BEGIN Study material

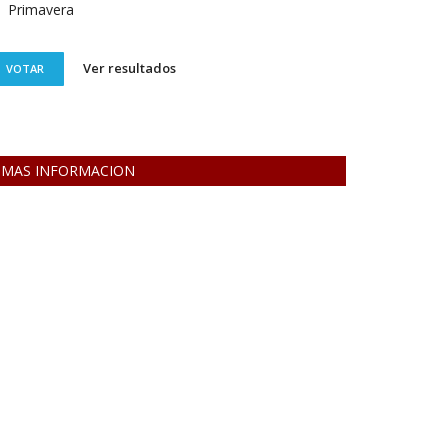
Primavera
Ver resultados
VOTAR
MAS INFORMACION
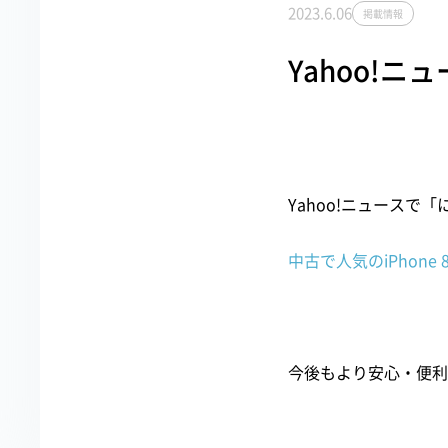
2023.6.06
掲載情報
Yahoo!
Yahoo!ニュースで
中古で人気のiPhone
今後もより安心・便利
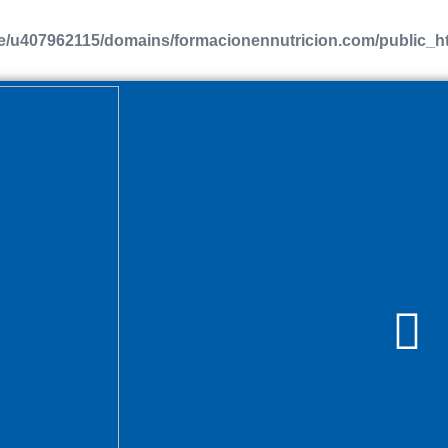
/u407962115/domains/formacionennutricion.com/public_htm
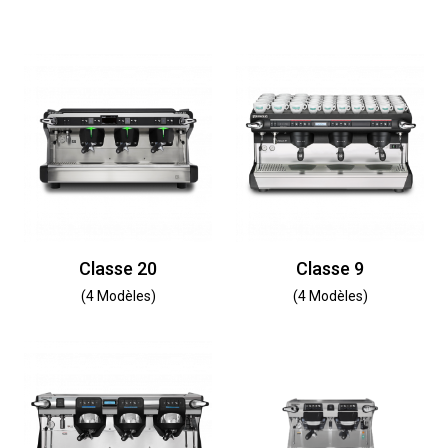
Classe 20
Classe 9
(4 Modèles)
(4 Modèles)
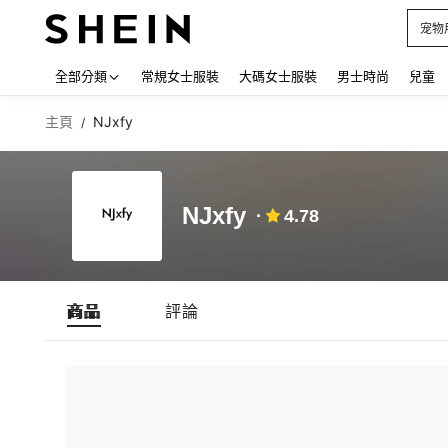
宠物
Use up
全部分類
常規女士服裝
大碼女士服裝
男士時尚
兒童
主頁
NJxfy
/
NJxfy
4.78
商品
評論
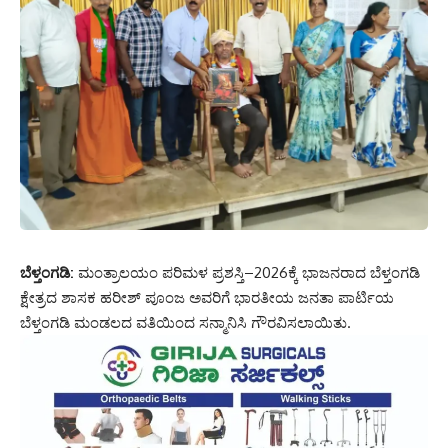
ಬೆಳ್ತಂಗಡಿ:
ಮಂತ್ರಾಲಯಂ ಪರಿಮಳ ಪ್ರಶಸ್ತಿ–2026ಕ್ಕೆ ಭಾಜನರಾದ ಬೆಳ್ತಂಗಡಿ
ಕ್ಷೇತ್ರದ ಶಾಸಕ ಹರೀಶ್ ಪೂಂಜ ಅವರಿಗೆ ಭಾರತೀಯ ಜನತಾ ಪಾರ್ಟಿಯ
ಬೆಳ್ತಂಗಡಿ ಮಂಡಲದ ವತಿಯಿಂದ ಸನ್ಮಾನಿಸಿ ಗೌರವಿಸಲಾಯಿತು.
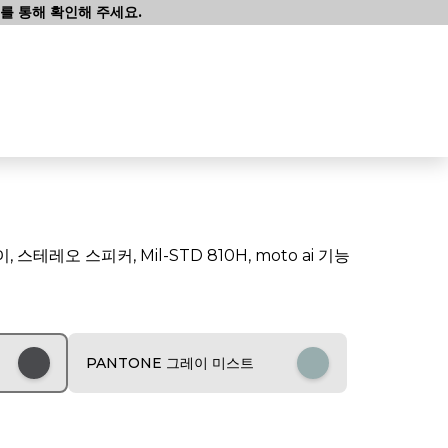
를 통해 확인해 주세요.
이, 스테레오 스피커, Mil-STD 810H, moto ai 기능
PANTONE 그레이 미스트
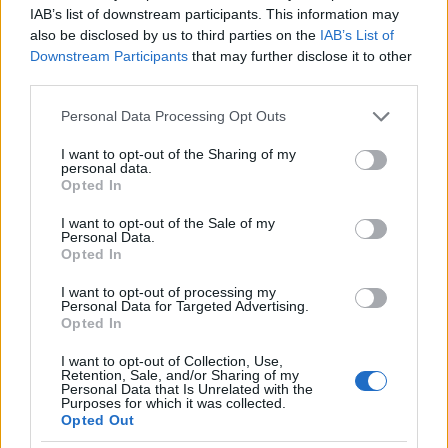
IAB’s list of downstream participants. This information may
Non est volentis
also be disclosed by us to third parties on the
IAB’s List of
17 éve
Downstream Participants
that may further disclose it to other
third parties.
@wice
: Kutatásmódszertan című tárgyhoz tartozó
PowerPoint diák (BME-n szabadon választható):
Please note that this website/app uses one or more Google
Personal Data Processing Opt Outs
services and may gather and store information including but
www.filozofia.bme.hu/~lang/kutatasmodszertan/
not limited to your visit or usage behaviour. You may click to
I want to opt-out of the Sharing of my
personal data.
grant or deny consent to Google and its third-party tags to
Opted In
use your data for below specified purposes in below Google
consent section.
I want to opt-out of the Sale of my
szferi
Personal Data.
17 éve
Opted In
@Joco74 2009.01.22. 14:22:50
I want to opt-out of processing my
Personal Data for Targeted Advertising.
Opted In
Nem mintha wmikinek igaza lenne, de
I want to opt-out of Collection, Use,
1: nem lettünk boldogabbak. sokkal több a
Retention, Sale, and/or Sharing of my
Personal Data that Is Unrelated with the
lelkibeteg és a közveszélyes pszichopata, mint 100
Purposes for which it was collected.
éve.
Opted Out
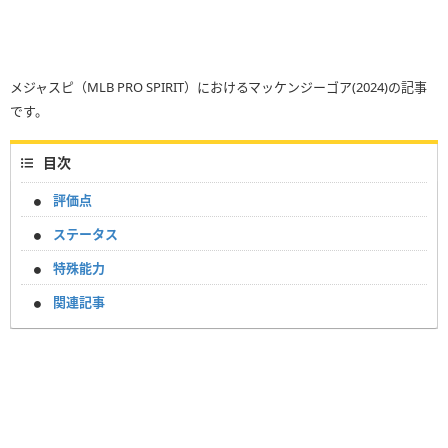
メジャスピ（MLB PRO SPIRIT）におけるマッケンジーゴア(2024)の記事
です。
目次
評価点
ステータス
特殊能力
関連記事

END Study material

How many lines of the material contain the word "consent"? Give only the number.

__Answer section__.
2